Санкт-Петербург. Витебский вокзал. Утро
С Финского залива дует резкий, сырой ветер, и улицы затянуты мокрым туманом. Моросит дождь. Послы шумно высаживаются из вагона.
– Подвезти? – спрашивает Терещенко Радашева.
– Буду признателен. На Фонтанку.
Санкт-Петербург. Улицы. Утро
Машина «Ролс-Ройс» останавливается. Радашев выходит. Выходит и Терещенко. Смотрят друг другу в глаза.
– Дождик, – улыбается Радашев, – жмёт руку Терещенко, поправляет котомку за спиной, поворачивается и уходит.
ДИКТОР:
Штабс-капитан Радашев Василий Александрович, по приказу Ленина, как и сотни других офицеров, будет утоплен в 1920 году на барже в Крыму.
А вокруг шумит Невский. Очереди за хлебом, бегают мальчишки – газетчики и назойливо кричат – Газета «Правда»! «Солдатская правда»! «Серая правда»! «Рабочая правда»!

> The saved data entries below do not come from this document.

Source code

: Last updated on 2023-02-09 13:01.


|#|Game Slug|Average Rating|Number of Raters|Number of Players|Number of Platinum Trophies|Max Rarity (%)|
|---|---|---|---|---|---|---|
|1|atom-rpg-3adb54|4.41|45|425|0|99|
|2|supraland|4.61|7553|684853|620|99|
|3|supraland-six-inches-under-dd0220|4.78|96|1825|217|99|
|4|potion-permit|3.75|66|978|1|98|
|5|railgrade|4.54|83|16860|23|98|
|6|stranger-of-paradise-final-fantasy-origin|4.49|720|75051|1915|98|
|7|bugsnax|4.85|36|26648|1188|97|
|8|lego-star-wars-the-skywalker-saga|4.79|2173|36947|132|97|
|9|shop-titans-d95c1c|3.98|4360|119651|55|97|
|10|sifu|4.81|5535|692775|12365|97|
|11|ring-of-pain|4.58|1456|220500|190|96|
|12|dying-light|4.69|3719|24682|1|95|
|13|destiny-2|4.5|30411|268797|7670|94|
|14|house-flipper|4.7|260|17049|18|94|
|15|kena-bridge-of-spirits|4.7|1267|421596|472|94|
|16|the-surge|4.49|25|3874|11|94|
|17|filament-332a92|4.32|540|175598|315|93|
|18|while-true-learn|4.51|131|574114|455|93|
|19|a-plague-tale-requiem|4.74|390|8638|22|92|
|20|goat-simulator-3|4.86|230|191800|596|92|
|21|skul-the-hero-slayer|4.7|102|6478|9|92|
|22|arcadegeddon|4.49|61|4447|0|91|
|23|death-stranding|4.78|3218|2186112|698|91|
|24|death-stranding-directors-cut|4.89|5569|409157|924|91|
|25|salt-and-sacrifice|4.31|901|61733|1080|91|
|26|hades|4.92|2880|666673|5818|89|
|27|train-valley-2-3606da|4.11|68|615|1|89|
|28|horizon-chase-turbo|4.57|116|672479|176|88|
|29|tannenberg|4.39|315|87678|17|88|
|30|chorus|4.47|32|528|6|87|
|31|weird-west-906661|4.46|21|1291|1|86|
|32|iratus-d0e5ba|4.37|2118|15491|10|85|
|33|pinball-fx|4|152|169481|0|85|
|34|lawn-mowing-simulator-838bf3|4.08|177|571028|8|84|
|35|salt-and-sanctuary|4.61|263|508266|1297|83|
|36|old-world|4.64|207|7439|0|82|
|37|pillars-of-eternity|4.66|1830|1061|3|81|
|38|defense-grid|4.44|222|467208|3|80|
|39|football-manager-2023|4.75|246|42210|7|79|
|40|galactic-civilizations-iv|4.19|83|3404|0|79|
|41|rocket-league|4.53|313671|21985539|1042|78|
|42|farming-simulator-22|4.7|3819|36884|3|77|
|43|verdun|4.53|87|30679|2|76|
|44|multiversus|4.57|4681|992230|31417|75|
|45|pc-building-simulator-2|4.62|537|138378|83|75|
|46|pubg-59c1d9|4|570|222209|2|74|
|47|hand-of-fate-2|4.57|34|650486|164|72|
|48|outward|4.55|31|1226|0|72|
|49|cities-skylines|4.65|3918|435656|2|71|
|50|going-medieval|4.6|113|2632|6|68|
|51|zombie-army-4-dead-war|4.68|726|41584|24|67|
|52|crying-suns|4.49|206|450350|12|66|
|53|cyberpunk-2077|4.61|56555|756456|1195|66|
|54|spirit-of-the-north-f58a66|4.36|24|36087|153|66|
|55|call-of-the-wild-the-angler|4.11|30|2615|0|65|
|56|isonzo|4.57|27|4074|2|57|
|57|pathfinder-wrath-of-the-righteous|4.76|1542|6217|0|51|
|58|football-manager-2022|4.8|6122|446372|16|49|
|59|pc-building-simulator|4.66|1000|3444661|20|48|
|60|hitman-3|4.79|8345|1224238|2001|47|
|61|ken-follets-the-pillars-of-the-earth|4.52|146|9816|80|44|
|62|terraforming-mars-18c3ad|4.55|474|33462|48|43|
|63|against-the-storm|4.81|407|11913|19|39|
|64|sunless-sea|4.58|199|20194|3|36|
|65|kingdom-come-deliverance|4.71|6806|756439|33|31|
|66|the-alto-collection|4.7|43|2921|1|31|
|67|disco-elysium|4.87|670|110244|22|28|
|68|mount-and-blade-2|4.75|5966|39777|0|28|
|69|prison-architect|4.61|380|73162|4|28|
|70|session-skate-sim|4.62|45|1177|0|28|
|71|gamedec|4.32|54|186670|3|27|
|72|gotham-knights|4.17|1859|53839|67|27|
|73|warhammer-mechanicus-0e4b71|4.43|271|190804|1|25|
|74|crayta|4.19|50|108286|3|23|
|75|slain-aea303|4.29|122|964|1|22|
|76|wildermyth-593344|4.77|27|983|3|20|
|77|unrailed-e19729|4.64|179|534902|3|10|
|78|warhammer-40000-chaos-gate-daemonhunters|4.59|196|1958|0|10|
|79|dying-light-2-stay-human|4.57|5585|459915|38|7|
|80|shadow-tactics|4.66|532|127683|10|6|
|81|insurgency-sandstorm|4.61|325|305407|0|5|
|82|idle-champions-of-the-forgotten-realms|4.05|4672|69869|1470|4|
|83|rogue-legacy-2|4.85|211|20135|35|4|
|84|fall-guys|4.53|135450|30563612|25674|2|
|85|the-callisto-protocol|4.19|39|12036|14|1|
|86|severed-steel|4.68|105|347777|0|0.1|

Санкт-Петербург. Николаевский вокзал. Сортировочная. Пакгаузы. Утро
Туман. Дождь. Подъезжает Терещенко на своём «Ролс-Ройсе». Его проводят по огромному совершенно пустому гулкому складу. Потом маленькая лестничка вниз в подвал. И взгляду открываются уходящие вдаль горы мешков с мукой. На одном из них сидит усталый Рутенберг. Рядом с ним ротмистр Маслов-Лисичкин.
– Извините, Пётр Моисеевич, в Управе сказали, что вы здесь.
– Рад Вас видеть, Михаил Иванович. Присаживайтесь.
Ротмистр уступает место Терещенко на мешке с мукой, уходит к своей следственной команде.
– В течение месяца… – говорит Рутенберг, – шли панические рапорты от управляющего складов «Задержки эшелонов по вине железной дороги, хлеб не прибывает, пакгаузы пусты». И тут, оказывается… – показывает на горы мешков с мукой. – Здесь на десять дней кормить весь город. И таких дыр, куда проваливается поставляемое продовольствие, масса.
– А что теперь говорит управляющий?
Рутенберг показывает на укрытые брезентом тела:
– Уже молчит. Убит за час до нашего приезда, И помощник тоже.
– Проделки спекулянтов?
– Ну, что вы. Такой размах! А вы, какими судьбами?
– Ездил в Ставку Верховного Главнокомандующего. Мрак! Фронты разваливаются. Массовое дезертирство. Не с кем больше разговаривать. Я пришёл к вам, Пётр Моисеевич.
Я пришёл вас услышать!
– Да, чего тут. Вы же видите. Перебои с хлебом. Сахара нет хронически. А на Васильевском острове мы нашли огромное хранилище его. Это всё называется создание взрывоопасной обстановки. Наши сыскари ловят, ловят. Но только мелочь продажная. За червонец, за понюшку кокаина. А если крупнее фигура, то уже неживая. Конспирация у них на высоком уровне.
– Что вы хотите, многолетний опыт революционной деятельности…
– Бросьте! Нет, это, Михаил Иванович, не какие-то самодеятельные пролетарии и студенты. Такой профессионализм под силу только государству. Надо ли спрашивать какому?
– Ну и что стоит, по вашему, предпринять? Выступить на заседании Правительства.
– Два месяца как попугай твержу…
– Броситься опять к Корнилову!
– Поздно. Петросовет уже лёг под большевиков. А Ленин откуда-то шлёт каждый день директивы. Но не появляется. Чуёт кошка, чьё сало съело.
– Как он может?! В конце концов, он же дворянин! Русский человек!
– Кто?! Его мать внучка шлимазла Мордехая Бланка из Житомира.